W 36. tygodniu Premier League Liverpool podzielił się swoją kartą atutową z Leicester City. Liverpool wygrał mecz 3-0 na Power Stadium, przedłużając serię meczów bez porażki do 9 i passę do 7. Tym wynikiem Liverpool przedłużył passę zwycięstw z 7 meczów w Premier League do 65 punktów i podtrzymał chęć gry w Lidze Mistrzów. Z drugiej strony Leicester City nie było w stanie uciec w tym tygodniu ze strefy spadkowej, utrzymując 30 punktów.

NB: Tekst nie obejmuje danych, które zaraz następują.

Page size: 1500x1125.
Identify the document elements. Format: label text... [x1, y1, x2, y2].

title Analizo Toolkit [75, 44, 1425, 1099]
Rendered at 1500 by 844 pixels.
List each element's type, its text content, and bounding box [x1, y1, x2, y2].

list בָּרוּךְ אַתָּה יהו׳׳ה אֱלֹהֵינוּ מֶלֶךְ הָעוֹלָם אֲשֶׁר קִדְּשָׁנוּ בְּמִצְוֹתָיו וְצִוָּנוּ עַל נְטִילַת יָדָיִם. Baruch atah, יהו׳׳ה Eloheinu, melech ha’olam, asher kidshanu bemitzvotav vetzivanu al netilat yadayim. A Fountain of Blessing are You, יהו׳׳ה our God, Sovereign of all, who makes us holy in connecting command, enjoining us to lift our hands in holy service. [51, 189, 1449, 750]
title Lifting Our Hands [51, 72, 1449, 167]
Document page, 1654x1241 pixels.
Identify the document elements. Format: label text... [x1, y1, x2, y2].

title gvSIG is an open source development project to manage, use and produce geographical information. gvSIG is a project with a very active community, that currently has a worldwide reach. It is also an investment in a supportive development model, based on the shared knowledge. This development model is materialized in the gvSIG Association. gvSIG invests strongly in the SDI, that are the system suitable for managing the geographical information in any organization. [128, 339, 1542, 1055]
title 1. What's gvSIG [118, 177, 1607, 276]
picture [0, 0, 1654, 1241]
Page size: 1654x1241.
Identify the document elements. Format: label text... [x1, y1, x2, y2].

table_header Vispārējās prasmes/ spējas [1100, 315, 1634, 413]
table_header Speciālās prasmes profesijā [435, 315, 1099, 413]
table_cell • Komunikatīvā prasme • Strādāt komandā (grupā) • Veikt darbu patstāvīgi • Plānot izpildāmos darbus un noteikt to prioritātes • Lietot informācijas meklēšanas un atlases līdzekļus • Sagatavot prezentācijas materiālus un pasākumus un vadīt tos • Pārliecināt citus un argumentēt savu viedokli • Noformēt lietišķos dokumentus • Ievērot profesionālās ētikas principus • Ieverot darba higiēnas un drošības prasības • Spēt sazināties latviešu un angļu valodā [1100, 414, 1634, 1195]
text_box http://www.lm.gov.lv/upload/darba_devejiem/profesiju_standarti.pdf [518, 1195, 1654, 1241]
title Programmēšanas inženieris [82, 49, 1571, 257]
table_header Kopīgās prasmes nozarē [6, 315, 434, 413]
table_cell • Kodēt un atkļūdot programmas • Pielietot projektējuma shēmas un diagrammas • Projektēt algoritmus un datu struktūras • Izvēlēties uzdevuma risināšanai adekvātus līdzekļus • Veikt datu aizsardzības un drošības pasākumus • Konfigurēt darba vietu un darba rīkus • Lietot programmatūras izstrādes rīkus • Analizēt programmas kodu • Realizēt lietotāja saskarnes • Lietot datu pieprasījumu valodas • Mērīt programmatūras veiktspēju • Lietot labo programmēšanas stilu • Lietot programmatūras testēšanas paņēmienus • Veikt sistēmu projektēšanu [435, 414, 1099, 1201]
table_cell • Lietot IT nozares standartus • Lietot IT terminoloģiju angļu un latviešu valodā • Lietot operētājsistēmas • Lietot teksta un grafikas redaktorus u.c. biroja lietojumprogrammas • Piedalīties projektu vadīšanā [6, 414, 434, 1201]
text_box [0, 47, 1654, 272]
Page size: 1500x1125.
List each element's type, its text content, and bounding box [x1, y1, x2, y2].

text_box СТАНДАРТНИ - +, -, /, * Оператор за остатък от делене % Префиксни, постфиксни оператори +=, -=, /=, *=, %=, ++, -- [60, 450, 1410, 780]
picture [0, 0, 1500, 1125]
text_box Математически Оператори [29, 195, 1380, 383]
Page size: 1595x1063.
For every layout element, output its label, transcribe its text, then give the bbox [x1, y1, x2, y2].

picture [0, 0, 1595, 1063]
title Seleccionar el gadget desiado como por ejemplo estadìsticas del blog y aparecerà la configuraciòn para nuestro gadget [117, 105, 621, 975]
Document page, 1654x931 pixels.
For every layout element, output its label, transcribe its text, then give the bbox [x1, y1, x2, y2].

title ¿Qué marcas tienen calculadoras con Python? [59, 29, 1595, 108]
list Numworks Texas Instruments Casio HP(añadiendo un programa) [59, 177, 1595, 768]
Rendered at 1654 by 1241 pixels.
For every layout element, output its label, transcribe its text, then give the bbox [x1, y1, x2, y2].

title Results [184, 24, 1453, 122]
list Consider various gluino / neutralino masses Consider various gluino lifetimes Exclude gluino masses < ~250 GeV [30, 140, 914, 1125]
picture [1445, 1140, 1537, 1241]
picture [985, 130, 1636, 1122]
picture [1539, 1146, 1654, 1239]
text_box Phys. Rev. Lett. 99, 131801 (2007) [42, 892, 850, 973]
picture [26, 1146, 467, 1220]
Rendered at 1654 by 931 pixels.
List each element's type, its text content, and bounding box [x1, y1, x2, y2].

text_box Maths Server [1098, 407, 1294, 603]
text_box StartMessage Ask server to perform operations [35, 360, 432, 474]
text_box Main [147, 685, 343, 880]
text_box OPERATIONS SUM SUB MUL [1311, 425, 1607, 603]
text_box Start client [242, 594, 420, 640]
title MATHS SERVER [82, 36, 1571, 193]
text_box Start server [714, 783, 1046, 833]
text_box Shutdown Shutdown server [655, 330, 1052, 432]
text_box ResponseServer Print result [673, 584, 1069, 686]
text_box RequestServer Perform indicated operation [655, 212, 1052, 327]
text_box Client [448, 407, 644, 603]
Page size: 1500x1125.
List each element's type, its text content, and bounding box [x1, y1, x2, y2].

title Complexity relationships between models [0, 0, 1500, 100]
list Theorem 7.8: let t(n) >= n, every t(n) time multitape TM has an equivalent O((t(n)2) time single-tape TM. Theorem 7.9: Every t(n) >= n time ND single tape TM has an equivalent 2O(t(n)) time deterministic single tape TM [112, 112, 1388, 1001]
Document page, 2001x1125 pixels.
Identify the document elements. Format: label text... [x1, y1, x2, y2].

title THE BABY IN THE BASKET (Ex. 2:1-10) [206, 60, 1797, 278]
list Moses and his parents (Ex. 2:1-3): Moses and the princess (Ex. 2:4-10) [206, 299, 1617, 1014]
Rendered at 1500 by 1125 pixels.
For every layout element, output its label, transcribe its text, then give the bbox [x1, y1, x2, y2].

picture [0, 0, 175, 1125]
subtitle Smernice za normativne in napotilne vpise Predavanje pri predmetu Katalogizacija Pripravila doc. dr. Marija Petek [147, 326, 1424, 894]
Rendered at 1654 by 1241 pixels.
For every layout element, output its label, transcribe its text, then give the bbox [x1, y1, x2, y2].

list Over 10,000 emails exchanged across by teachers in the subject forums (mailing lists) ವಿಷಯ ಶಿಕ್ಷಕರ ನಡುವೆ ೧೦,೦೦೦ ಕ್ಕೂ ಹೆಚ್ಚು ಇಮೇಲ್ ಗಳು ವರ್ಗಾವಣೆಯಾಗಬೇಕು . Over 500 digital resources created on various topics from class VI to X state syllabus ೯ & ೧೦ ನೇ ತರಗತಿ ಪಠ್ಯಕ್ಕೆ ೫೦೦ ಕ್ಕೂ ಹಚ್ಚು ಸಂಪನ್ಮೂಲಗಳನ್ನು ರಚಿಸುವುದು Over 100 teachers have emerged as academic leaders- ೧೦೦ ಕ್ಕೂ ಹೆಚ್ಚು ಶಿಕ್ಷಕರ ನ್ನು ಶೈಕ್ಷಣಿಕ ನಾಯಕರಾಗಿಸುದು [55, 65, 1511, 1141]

W 36. tygodniu Premier League Liverpool podzielił się swoją kartą atutową z Leicester City. Liverpool wygrał mecz 3-0 na Power Stadium, przedłużając serię meczów bez porażki do 9 i passę do 7.
Jones zrobił dublet
Liverpool otworzył kurtynę bramek z Curtisem Jonesem w 33. minucie walki, ponownie podwajając stratę z Jonesem na 36 i kończąc pierwszą połowę prowadzeniem 2: 0. The Reds utrzymali formę w drugiej połowie i wygrali 3:0 dzięki wspaniałemu golowi z rzutu wolnego Trenta Alexandra-Arnolda w 71 biegach.
Asysta Salaha
Ponadto, podczas gdy Mohamed Salah był gwiazdą meczu z 3 asystami, nasz narodowy piłkarz Çağlar Söyüncü nie znalazł się w kadrze.
Docelowa Liga Mistrzów
W rezultacie Liverpool przedłużył passę w Premier League do 65 punktów z 7 meczów i kontynuował starania o wejście na ring Ligi Mistrzów. Z drugiej strony Leicester City nie było w tym tygodniu w stanie uciec ze strefy spadkowej, utrzymując 30 punktów.
„Fantatyk hardkorowej popkultury. Amatorski entuzjasta internetu. Czytelnik. Irytująco skromny miłośnik kawy”.